When is it that we quit fighting with spirit and accept the
flow of things? I have always wanted to return to Africa
to live amongst its people sharing and learning about their existence. For as
long as I can remember I have had a romance with Africa ,
is it the desire for the unknown, a longing to return to the birth place of
humanity, a wish to live the simple life, to learn to survive. One of the main
reasons I came to Africa was to learn how to survive as
that is what life is here, as my mother said to me the other day, this is a
young soul country, a country where people are born to learn to survive and
make the most of what is available to them. But it is not the kind of survival
I envisioned. It is not the way of the hunter gatherer who lives in connection
with the land. It is a twisted version of survival, trying to survive in a
world that is not your own, a world that you have learned about through
foreigners, colonialists, tv and advertising. It is a new form of colonialism
that we are all subject to, that permeates everything that happens here. But I
do not believe this is the answer. We must find a new way to live a very old
existence before humans began to think that we are the end all and be all that
this is all ours and we can do with it as we please. So where does an old soul
like me fit into all of this. No one can be saved as many volunteers and
missionaries come here to try to do, but of their own volition people can find
the right connections, teachers, guides to live their paths and learn their
lessons for this life time. I feel that somewhere in this I have a role to
play, but I do not yet know what that is.
As an incredibly sensitive soul I find the daily existence
here overwhelming. People’s emotions are visible everywhere, the daily struggle
to find money and feed their children is ever present as is the following of a
path that is not of the people here. Though it is different than the struggles
we have in the West it is the same. I thought it would some how be different
but I was wrong. At present is people do happen to make it beyond this basic
struggle to survive in a made up system they will not look back though they are
no more satisfied with life and they will build great walls around their family
to protect this illusion of survival. I
do not wish to live behind brick walls so I can feel safe, but I must also be
aware that I am exhausted mentally and physically. I must listen to my body
which after being continually sick and unable to go out for more than a few
hours is sending me some very clear signs.
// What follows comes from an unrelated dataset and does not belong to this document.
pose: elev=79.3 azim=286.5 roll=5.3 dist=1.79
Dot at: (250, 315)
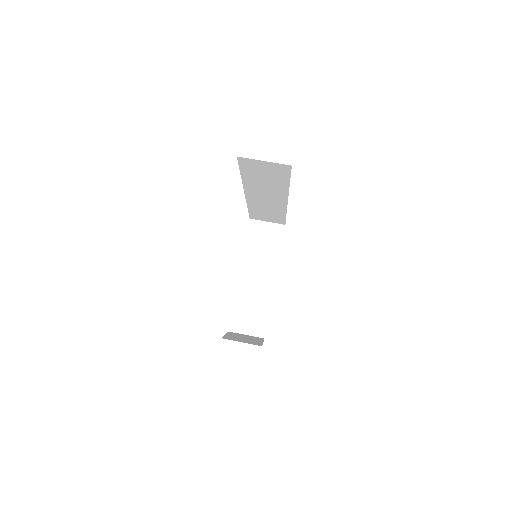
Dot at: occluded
I wish to admit that I am not yet
prepared to protect myself from being swallowed whole by the attempts of people
to find a way to survive here. In these turbulent times it is so much more
challenging and I know as I said on my last post we must be open to changing
our plans and being flexible.
I have asked Spirit for guidance. I do not wish to save
these people. I wish to help empower those who are prepared to evolve but
without pushing some sort of religious view and/or trying to take the resources
that exist here. I wish to hold them all in compassion including myself. I
remember when I read the book Ishmael it particularly resonated with me when
Ishmael spoke of the natural order of things. It is natural for a famine to
occur and many to die this has happened since the dawning of time and
interfering with it only causes greater hunger, more famines and over
population of any already over populate earth. I know I want to help the earth
and live an existence that supports her and all of her children. This journey
has been a powerful learning experience as always.